Diğer bir faaliyet kalemi ise bilimin “ideolojik bilim” anlayışından kurtarılması üzerine idi. Bilimsellik kılıfına girerek bilimsel açıklamalar adı altında algı yanılmaları yolu ile bilim inançsızlığa, özellikle ateizme alet edildiğinden bu faaliyet kalemi doğru bir bilim felsefesi, yorumlama tarzı ve dili geliştirilmesine dair çalışmaları kapsıyordu. Bu faaliyet kaleminde, ders kitaplarındaki yanlış-eksik kısımlar ortaya konuyor; eksiklikler yardımcı ders kitapları ya da yardımcı materyallerle telafi ediliyordu. Kütüphanede kitap ve ilgili dokümanlar kadar çevrimiçi araştırma kaynakları zenginleştiriliyordu.

Hulasa bu faaliyet kalemiyle, mevcut ders kitapları ve müfredatın eksikliği, yani ilimden irfana kapalı kalan kapıların açılması için her ders çapında tedbirler alınıyordu. Özellikle medeniyet, kültür ve bilim tarihimizin doğru öğrenilmesi okul yönetiminin bir önceliği haline getiriliyor;  sosyal ve kültürel faaliyetler için okul imkânları seferber ediliyordu.

Geliştirilen programın özünü şu şekilde ifade edebiliriz. Gençlere “ithal”  bilimi okutarak onların ilim ve irfan sahibi olacaklarını, kendilerine güvenli ve imanlı hale geleceklerini beklemek hayal olur. İnsanımızın memlekete faydalı olması kendi referans sistemlerimizi ve değerlerimizi öğretmeye bağlı bulunmaktadır. Bu da ancak her bilimsel ifadenin, talim ve terbiye usullerine dair her metodun kendi kültürümüzün ve imanımızın çocuğu haline gelmesi ile mümkün olabilir. Bin yılı aşkın zamandır âlim, ârif, hakîm insan yetiştiren bir maarif, talim ve terbiye tecrübemiz var. Bilimin kurucu üstadlarını yetiştiren bizim ecdadımız olmuştur. Bunları bir kenara bırakarak büyük olacağımızı düşünüyorsak hayal görüyoruz demektir. 

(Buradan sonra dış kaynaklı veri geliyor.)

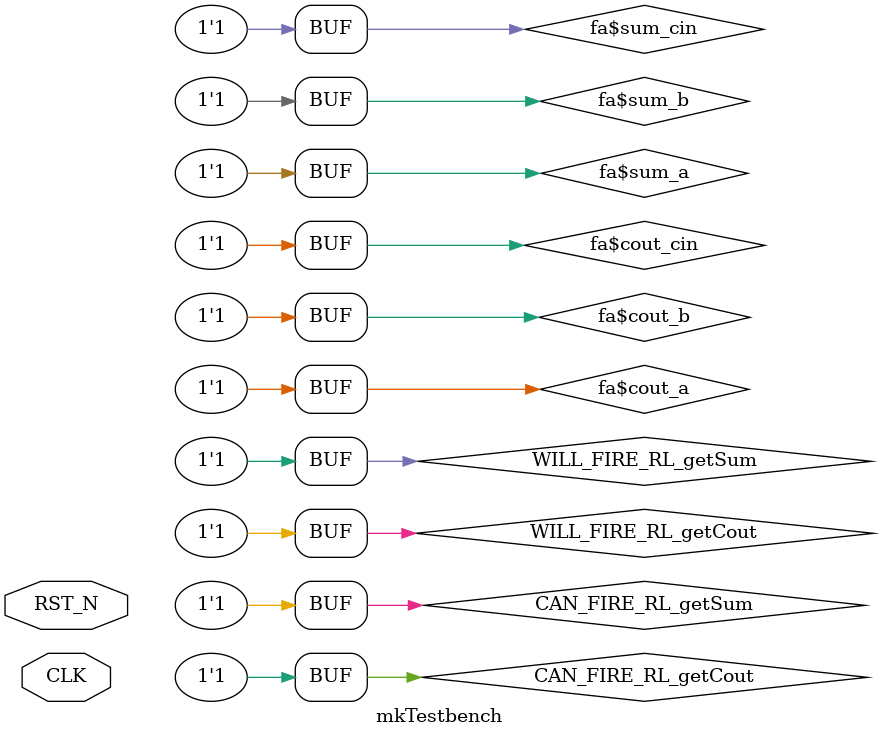
<source format=v>

`ifdef BSV_ASSIGNMENT_DELAY
`else
  `define BSV_ASSIGNMENT_DELAY
`endif

`ifdef BSV_POSITIVE_RESET
  `define BSV_RESET_VALUE 1'b1
  `define BSV_RESET_EDGE posedge
`else
  `define BSV_RESET_VALUE 1'b0
  `define BSV_RESET_EDGE negedge
`endif

module mkTestbench(CLK,
		   RST_N);
  input  CLK;
  input  RST_N;

  // ports of submodule fa
  wire fa$cout,
       fa$cout_a,
       fa$cout_b,
       fa$cout_cin,
       fa$sum,
       fa$sum_a,
       fa$sum_b,
       fa$sum_cin;

  // rule scheduling signals
  wire CAN_FIRE_RL_getCout,
       CAN_FIRE_RL_getSum,
       WILL_FIRE_RL_getCout,
       WILL_FIRE_RL_getSum;

  // submodule fa
  mkSplitFA fa(.CLK(CLK),
	       .RST_N(RST_N),
	       .cout_a(fa$cout_a),
	       .cout_b(fa$cout_b),
	       .cout_cin(fa$cout_cin),
	       .sum_a(fa$sum_a),
	       .sum_b(fa$sum_b),
	       .sum_cin(fa$sum_cin),
	       .sum(fa$sum),
	       .RDY_sum(),
	       .cout(fa$cout),
	       .RDY_cout());

  // rule RL_getSum
  assign CAN_FIRE_RL_getSum = 1'd1 ;
  assign WILL_FIRE_RL_getSum = 1'd1 ;

  // rule RL_getCout
  assign CAN_FIRE_RL_getCout = 1'd1 ;
  assign WILL_FIRE_RL_getCout = 1'd1 ;

  // submodule fa
  assign fa$cout_a = 1'd1 ;
  assign fa$cout_b = 1'd1 ;
  assign fa$cout_cin = 1'd1 ;
  assign fa$sum_a = 1'd1 ;
  assign fa$sum_b = 1'd1 ;
  assign fa$sum_cin = 1'd1 ;

  // handling of system tasks

  // synopsys translate_off
  always@(negedge CLK)
  begin
    #0;
    $display("Sum of 1,1,1= %d", fa$sum);
    $display("Cout of 1,1,1= %d", fa$cout);
    $finish(32'd1);
  end
  // synopsys translate_on
endmodule  // mkTestbench


</source>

Programın uygulanması üzerine  gözlemlerimizi de şöyle özetleyebiliriz:  Okul  hızla bir değişim ve dönüşüm merkezi haline gelmeye başladı. Öğrenmede usta çırak ilişkisi öne çıkıyor;  derslerde, grup toplantıları ve küme çalışmaları  artıyordu.  Sınıf gerektiğinde bir atölye ve laboratuvar gibi işlev görüyordu.  İstendiğinde sınıf ortamları senaryo (kurmaca, canlandırma, animasyon…) yapmaya imkân sunar hale geliyordu.  

Öğrencide gözlenen değişimlerden şu kanaate varmanız mümkün oluyor.  Eğer modeli kendiniz geliştirir yerli modelleri kullanırsanız okulları, fertlerin kendi milletinin kültür ve tarih şuurunu aklın ve düşüncenin rehberliğinde keşfedildiği yerler haline getirebilirsiniz.    

Sözün kısası dünyanın en iyi eğitim sistemini  kurgulasanız  bile bu sistemin işlerliği öğretmen keyfiyet ve kalitesine bağlı bulunuyor. Verilen dersler bilime ve hakikata doğru bir şekilde ayna olmalı; uygulama ile birleşmelidir.  Sunduğumuz modelin çok  kısa yoldan öğretmen eksikliklerini tamamlamada önemli bir katkı sunacağına ve bakış açısı değişikliğine  inanıyorum. Nitekim yaptığımız bir dönemlik uygulama ile  müsbet neticelerine fiilen şahit olduk.